LISTED ENTRIES:

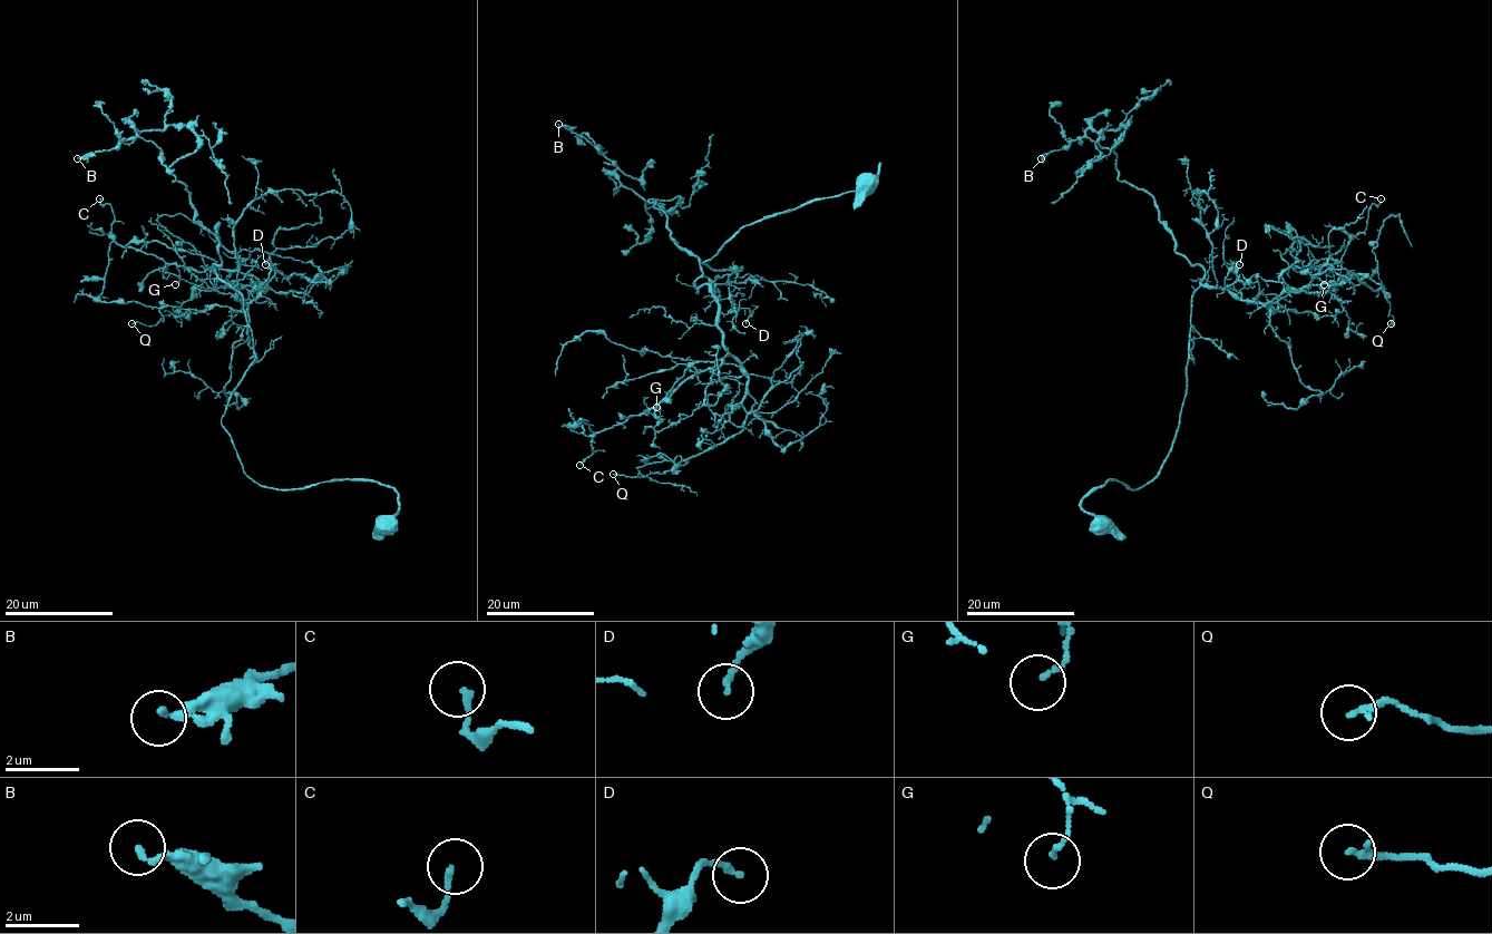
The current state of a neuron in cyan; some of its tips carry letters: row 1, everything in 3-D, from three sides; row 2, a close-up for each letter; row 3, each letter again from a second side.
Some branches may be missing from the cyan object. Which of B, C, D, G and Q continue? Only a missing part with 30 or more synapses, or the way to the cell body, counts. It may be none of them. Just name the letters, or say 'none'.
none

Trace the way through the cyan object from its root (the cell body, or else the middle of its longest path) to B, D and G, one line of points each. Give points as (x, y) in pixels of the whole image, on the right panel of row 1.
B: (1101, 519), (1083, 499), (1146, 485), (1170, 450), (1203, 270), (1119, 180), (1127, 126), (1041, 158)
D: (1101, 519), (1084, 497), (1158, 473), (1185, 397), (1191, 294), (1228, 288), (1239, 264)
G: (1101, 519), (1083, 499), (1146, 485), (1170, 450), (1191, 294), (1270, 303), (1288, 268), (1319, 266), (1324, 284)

WORK TO BE COMPLETED: Return all the material exactly, skipping pictures.

ANSWER FOR THIS EXERCISE:
The current state of a neuron in cyan; some of its tips carry letters: row 1, everything in 3-D, from three sides; row 2, a close-up for each letter; row 3, each letter again from a second side.
Some branches may be missing from the cyan object. Which of B, C, D, G and Q continue? Only a missing part with 30 or more synapses, or the way to the cell body, counts. It may be none of them. Just name the letters, or say 'none'.
none

Trace the way through the cyan object from its root (the cell body, or else the middle of its longest path) to B, D and G, one line of points each. Give points as (x, y) in pixels of the whole image, on the right panel of row 1.
B: (1101, 519), (1083, 499), (1146, 485), (1170, 450), (1203, 270), (1119, 180), (1127, 126), (1041, 158)
D: (1101, 519), (1084, 497), (1158, 473), (1185, 397), (1191, 294), (1228, 288), (1239, 264)
G: (1101, 519), (1083, 499), (1146, 485), (1170, 450), (1191, 294), (1270, 303), (1288, 268), (1319, 266), (1324, 284)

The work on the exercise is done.